> [DIRECTIONS]: From the first line of the data below through the line bearing "3.50 | 3.00", reproduce each line exactly; do not include pictures.
--- INFORMATION Enclosed Below ---
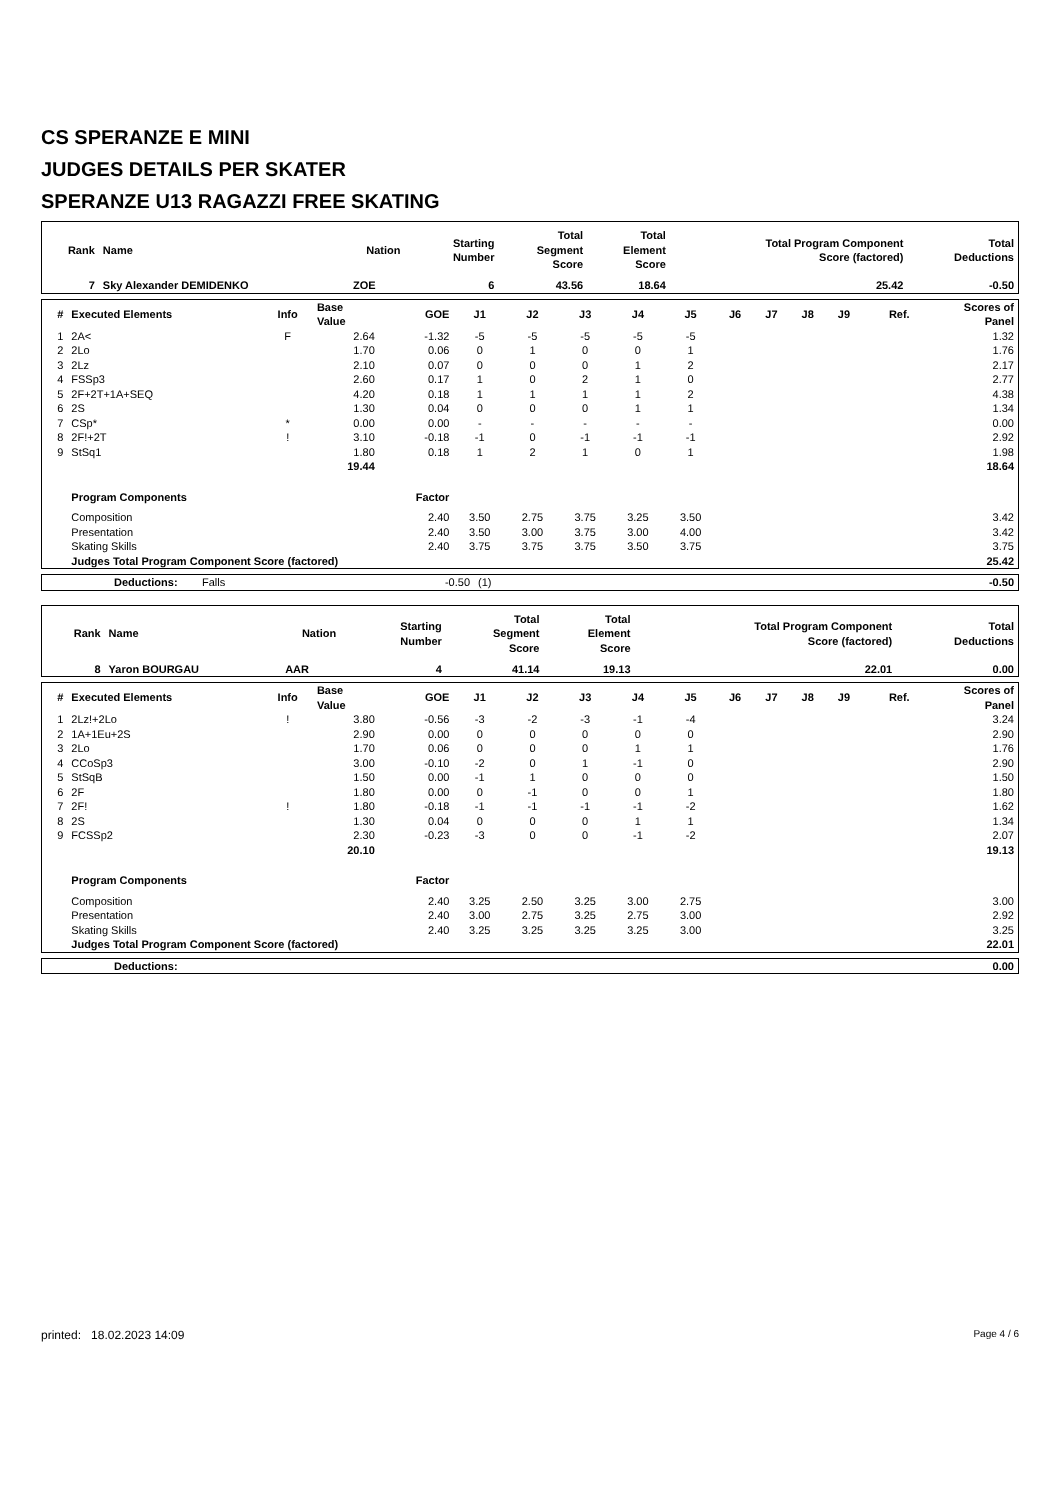CS SPERANZE E MINI
JUDGES DETAILS PER SKATER
SPERANZE U13 RAGAZZI FREE SKATING
| Rank | Name | Nation | Starting Number | Total Segment Score | Total Element Score | Total Program Component Score (factored) | Total Deductions |
| --- | --- | --- | --- | --- | --- | --- | --- |
| 7 | Sky Alexander DEMIDENKO | ZOE | 6 | 43.56 | 18.64 | 25.42 | -0.50 |
| # | Executed Elements | Info | Base Value | GOE | J1 | J2 | J3 | J4 | J5 | J6 | J7 | J8 | J9 | Ref. | Scores of Panel |
| --- | --- | --- | --- | --- | --- | --- | --- | --- | --- | --- | --- | --- | --- | --- | --- |
| 1 | 2A< | F | 2.64 | -1.32 | -5 | -5 | -5 | -5 | -5 | | | | | | 1.32 |
| 2 | 2Lo | | 1.70 | 0.06 | 0 | 1 | 0 | 0 | 1 | | | | | | 1.76 |
| 3 | 2Lz | | 2.10 | 0.07 | 0 | 0 | 0 | 1 | 2 | | | | | | 2.17 |
| 4 | FSSp3 | | 2.60 | 0.17 | 1 | 0 | 2 | 1 | 0 | | | | | | 2.77 |
| 5 | 2F+2T+1A+SEQ | | 4.20 | 0.18 | 1 | 1 | 1 | 1 | 2 | | | | | | 4.38 |
| 6 | 2S | | 1.30 | 0.04 | 0 | 0 | 0 | 1 | 1 | | | | | | 1.34 |
| 7 | CSp* | * | 0.00 | 0.00 | - | - | - | - | - | | | | | | 0.00 |
| 8 | 2F!+2T | ! | 3.10 | -0.18 | -1 | 0 | -1 | -1 | -1 | | | | | | 2.92 |
| 9 | StSq1 | | 1.80 | 0.18 | 1 | 2 | 1 | 0 | 1 | | | | | | 1.98 |
| | | | 19.44 | | | | | | | | | | | | 18.64 |
| | Program Components | | | Factor | | | | | | | | | | | |
| | Composition | | | 2.40 | 3.50 | 2.75 | 3.75 | 3.25 | 3.50 | | | | | | 3.42 |
| | Presentation | | | 2.40 | 3.50 | 3.00 | 3.75 | 3.00 | 4.00 | | | | | | 3.42 |
| | Skating Skills | | | 2.40 | 3.75 | 3.75 | 3.75 | 3.50 | 3.75 | | | | | | 3.75 |
| | Judges Total Program Component Score (factored) | | | | | | | | | | | | | | 25.42 |
| | Deductions: | Falls | -0.50 | (1) | -0.50 |
| Rank | Name | Nation | Starting Number | Total Segment Score | Total Element Score | Total Program Component Score (factored) | Total Deductions |
| --- | --- | --- | --- | --- | --- | --- | --- |
| 8 | Yaron BOURGAU | AAR | 4 | 41.14 | 19.13 | 22.01 | 0.00 |
| # | Executed Elements | Info | Base Value | GOE | J1 | J2 | J3 | J4 | J5 | J6 | J7 | J8 | J9 | Ref. | Scores of Panel |
| --- | --- | --- | --- | --- | --- | --- | --- | --- | --- | --- | --- | --- | --- | --- | --- |
| 1 | 2Lz!+2Lo | ! | 3.80 | -0.56 | -3 | -2 | -3 | -1 | -4 | | | | | | 3.24 |
| 2 | 1A+1Eu+2S | | 2.90 | 0.00 | 0 | 0 | 0 | 0 | 0 | | | | | | 2.90 |
| 3 | 2Lo | | 1.70 | 0.06 | 0 | 0 | 0 | 1 | 1 | | | | | | 1.76 |
| 4 | CCoSp3 | | 3.00 | -0.10 | -2 | 0 | 1 | -1 | 0 | | | | | | 2.90 |
| 5 | StSqB | | 1.50 | 0.00 | -1 | 1 | 0 | 0 | 0 | | | | | | 1.50 |
| 6 | 2F | | 1.80 | 0.00 | 0 | -1 | 0 | 0 | 1 | | | | | | 1.80 |
| 7 | 2F! | ! | 1.80 | -0.18 | -1 | -1 | -1 | -1 | -2 | | | | | | 1.62 |
| 8 | 2S | | 1.30 | 0.04 | 0 | 0 | 0 | 1 | 1 | | | | | | 1.34 |
| 9 | FCSSp2 | | 2.30 | -0.23 | -3 | 0 | 0 | -1 | -2 | | | | | | 2.07 |
| | | | 20.10 | | | | | | | | | | | | 19.13 |
| | Program Components | | | Factor | | | | | | | | | | | |
| | Composition | | | 2.40 | 3.25 | 2.50 | 3.25 | 3.00 | 2.75 | | | | | | 3.00 |
| | Presentation | | | 2.40 | 3.00 | 2.75 | 3.25 | 2.75 | 3.00 | | | | | | 2.92 |
| | Skating Skills | | | 2.40 | 3.25 | 3.25 | 3.25 | 3.25 | 3.00 | | | | | | 3.25 |
| | Judges Total Program Component Score (factored) | | | | | | | | | | | | | | 22.01 |
| | Deductions: | 0.00 |
printed: 18.02.2023 14:09 Page 4 / 6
--- End of Enclosed INFORMATION ---
> [ANSWER SPACE]:
CS SPERANZE E MINI
JUDGES DETAILS PER SKATER
SPERANZE U13 RAGAZZI FREE SKATING
| Rank | Name | Nation | Starting Number | Total Segment Score | Total Element Score | Total Program Component Score (factored) | Total Deductions |
| --- | --- | --- | --- | --- | --- | --- | --- |
| 7 | Sky Alexander DEMIDENKO | ZOE | 6 | 43.56 | 18.64 | 25.42 | -0.50 |
| # | Executed Elements | Info | Base Value | GOE | J1 | J2 | J3 | J4 | J5 | J6 | J7 | J8 | J9 | Ref. | Scores of Panel |
| --- | --- | --- | --- | --- | --- | --- | --- | --- | --- | --- | --- | --- | --- | --- | --- |
| 1 | 2A< | F | 2.64 | -1.32 | -5 | -5 | -5 | -5 | -5 | | | | | | 1.32 |
| 2 | 2Lo | | 1.70 | 0.06 | 0 | 1 | 0 | 0 | 1 | | | | | | 1.76 |
| 3 | 2Lz | | 2.10 | 0.07 | 0 | 0 | 0 | 1 | 2 | | | | | | 2.17 |
| 4 | FSSp3 | | 2.60 | 0.17 | 1 | 0 | 2 | 1 | 0 | | | | | | 2.77 |
| 5 | 2F+2T+1A+SEQ | | 4.20 | 0.18 | 1 | 1 | 1 | 1 | 2 | | | | | | 4.38 |
| 6 | 2S | | 1.30 | 0.04 | 0 | 0 | 0 | 1 | 1 | | | | | | 1.34 |
| 7 | CSp* | * | 0.00 | 0.00 | - | - | - | - | - | | | | | | 0.00 |
| 8 | 2F!+2T | ! | 3.10 | -0.18 | -1 | 0 | -1 | -1 | -1 | | | | | | 2.92 |
| 9 | StSq1 | | 1.80 | 0.18 | 1 | 2 | 1 | 0 | 1 | | | | | | 1.98 |
| | | | 19.44 | | | | | | | | | | | | 18.64 |
| | Program Components | | | Factor | | | | | | | | | | | |
| | Composition | | | 2.40 | 3.50 | 2.75 | 3.75 | 3.25 | 3.50 | | | | | | 3.42 |
| | Presentation | | | 2.40 | 3.50 | 3.00 | 3.75 | 3.00 | 4.00 | | | | | | 3.42 |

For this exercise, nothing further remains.